** TASK BRIEF **
Without changing anything, reproduce every record below.

Source data

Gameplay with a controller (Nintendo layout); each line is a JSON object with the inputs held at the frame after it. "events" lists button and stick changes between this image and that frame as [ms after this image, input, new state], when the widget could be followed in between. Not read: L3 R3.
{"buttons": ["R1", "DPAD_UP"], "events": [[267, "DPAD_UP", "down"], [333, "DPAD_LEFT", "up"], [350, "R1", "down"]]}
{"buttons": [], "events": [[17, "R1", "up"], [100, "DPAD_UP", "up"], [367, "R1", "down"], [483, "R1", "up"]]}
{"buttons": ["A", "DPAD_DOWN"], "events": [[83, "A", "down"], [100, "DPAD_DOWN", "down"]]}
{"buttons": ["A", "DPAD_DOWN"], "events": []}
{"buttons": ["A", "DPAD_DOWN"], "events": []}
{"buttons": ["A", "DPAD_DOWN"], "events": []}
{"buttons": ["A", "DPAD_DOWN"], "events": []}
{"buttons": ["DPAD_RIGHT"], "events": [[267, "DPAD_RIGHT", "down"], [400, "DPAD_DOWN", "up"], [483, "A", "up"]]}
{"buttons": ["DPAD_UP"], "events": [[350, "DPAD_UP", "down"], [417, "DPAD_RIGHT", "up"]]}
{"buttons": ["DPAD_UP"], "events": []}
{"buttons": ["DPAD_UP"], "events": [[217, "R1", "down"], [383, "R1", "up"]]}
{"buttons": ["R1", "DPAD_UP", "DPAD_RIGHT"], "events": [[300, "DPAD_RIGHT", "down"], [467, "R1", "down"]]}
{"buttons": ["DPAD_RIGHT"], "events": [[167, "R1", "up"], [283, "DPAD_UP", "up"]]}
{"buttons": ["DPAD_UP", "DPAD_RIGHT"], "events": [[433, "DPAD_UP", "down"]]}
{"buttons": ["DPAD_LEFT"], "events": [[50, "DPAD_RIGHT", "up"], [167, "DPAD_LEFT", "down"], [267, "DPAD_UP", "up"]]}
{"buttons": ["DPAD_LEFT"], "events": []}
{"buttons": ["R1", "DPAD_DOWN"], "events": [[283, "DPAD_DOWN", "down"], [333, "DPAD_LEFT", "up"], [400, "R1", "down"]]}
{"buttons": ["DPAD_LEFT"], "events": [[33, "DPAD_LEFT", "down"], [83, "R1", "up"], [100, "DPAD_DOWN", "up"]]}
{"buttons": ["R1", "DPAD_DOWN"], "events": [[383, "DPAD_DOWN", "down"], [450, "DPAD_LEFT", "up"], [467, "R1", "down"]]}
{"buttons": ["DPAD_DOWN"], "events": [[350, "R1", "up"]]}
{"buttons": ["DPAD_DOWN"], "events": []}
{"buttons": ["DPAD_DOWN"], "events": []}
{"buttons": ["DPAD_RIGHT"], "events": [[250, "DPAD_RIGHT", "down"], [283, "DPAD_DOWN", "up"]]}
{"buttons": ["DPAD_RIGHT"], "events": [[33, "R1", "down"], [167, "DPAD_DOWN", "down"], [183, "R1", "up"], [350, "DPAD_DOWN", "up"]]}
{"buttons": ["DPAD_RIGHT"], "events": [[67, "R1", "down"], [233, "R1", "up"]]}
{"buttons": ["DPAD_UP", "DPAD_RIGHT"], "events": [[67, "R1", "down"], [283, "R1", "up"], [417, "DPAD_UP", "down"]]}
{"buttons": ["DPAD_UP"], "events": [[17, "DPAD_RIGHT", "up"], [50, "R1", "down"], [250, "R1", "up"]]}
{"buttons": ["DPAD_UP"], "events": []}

** YOUR SOLUTION **
Gameplay with a controller (Nintendo layout); each line is a JSON object with the inputs held at the frame after it. "events" lists button and stick changes between this image and that frame as [ms after this image, input, new state], when the widget could be followed in between. Not read: L3 R3.
{"buttons": ["R1", "DPAD_UP"], "events": [[267, "DPAD_UP", "down"], [333, "DPAD_LEFT", "up"], [350, "R1", "down"]]}
{"buttons": [], "events": [[17, "R1", "up"], [100, "DPAD_UP", "up"], [367, "R1", "down"], [483, "R1", "up"]]}
{"buttons": ["A", "DPAD_DOWN"], "events": [[83, "A", "down"], [100, "DPAD_DOWN", "down"]]}
{"buttons": ["A", "DPAD_DOWN"], "events": []}
{"buttons": ["A", "DPAD_DOWN"], "events": []}
{"buttons": ["A", "DPAD_DOWN"], "events": []}
{"buttons": ["A", "DPAD_DOWN"], "events": []}
{"buttons": ["DPAD_RIGHT"], "events": [[267, "DPAD_RIGHT", "down"], [400, "DPAD_DOWN", "up"], [483, "A", "up"]]}
{"buttons": ["DPAD_UP"], "events": [[350, "DPAD_UP", "down"], [417, "DPAD_RIGHT", "up"]]}
{"buttons": ["DPAD_UP"], "events": []}
{"buttons": ["DPAD_UP"], "events": [[217, "R1", "down"], [383, "R1", "up"]]}
{"buttons": ["R1", "DPAD_UP", "DPAD_RIGHT"], "events": [[300, "DPAD_RIGHT", "down"], [467, "R1", "down"]]}
{"buttons": ["DPAD_RIGHT"], "events": [[167, "R1", "up"], [283, "DPAD_UP", "up"]]}
{"buttons": ["DPAD_UP", "DPAD_RIGHT"], "events": [[433, "DPAD_UP", "down"]]}
{"buttons": ["DPAD_LEFT"], "events": [[50, "DPAD_RIGHT", "up"], [167, "DPAD_LEFT", "down"], [267, "DPAD_UP", "up"]]}
{"buttons": ["DPAD_LEFT"], "events": []}
{"buttons": ["R1", "DPAD_DOWN"], "events": [[283, "DPAD_DOWN", "down"], [333, "DPAD_LEFT", "up"], [400, "R1", "down"]]}
{"buttons": ["DPAD_LEFT"], "events": [[33, "DPAD_LEFT", "down"], [83, "R1", "up"], [100, "DPAD_DOWN", "up"]]}
{"buttons": ["R1", "DPAD_DOWN"], "events": [[383, "DPAD_DOWN", "down"], [450, "DPAD_LEFT", "up"], [467, "R1", "down"]]}
{"buttons": ["DPAD_DOWN"], "events": [[350, "R1", "up"]]}
{"buttons": ["DPAD_DOWN"], "events": []}
{"buttons": ["DPAD_DOWN"], "events": []}
{"buttons": ["DPAD_RIGHT"], "events": [[250, "DPAD_RIGHT", "down"], [283, "DPAD_DOWN", "up"]]}
{"buttons": ["DPAD_RIGHT"], "events": [[33, "R1", "down"], [167, "DPAD_DOWN", "down"], [183, "R1", "up"], [350, "DPAD_DOWN", "up"]]}
{"buttons": ["DPAD_RIGHT"], "events": [[67, "R1", "down"], [233, "R1", "up"]]}
{"buttons": ["DPAD_UP", "DPAD_RIGHT"], "events": [[67, "R1", "down"], [283, "R1", "up"], [417, "DPAD_UP", "down"]]}
{"buttons": ["DPAD_UP"], "events": [[17, "DPAD_RIGHT", "up"], [50, "R1", "down"], [250, "R1", "up"]]}
{"buttons": ["DPAD_UP"], "events": []}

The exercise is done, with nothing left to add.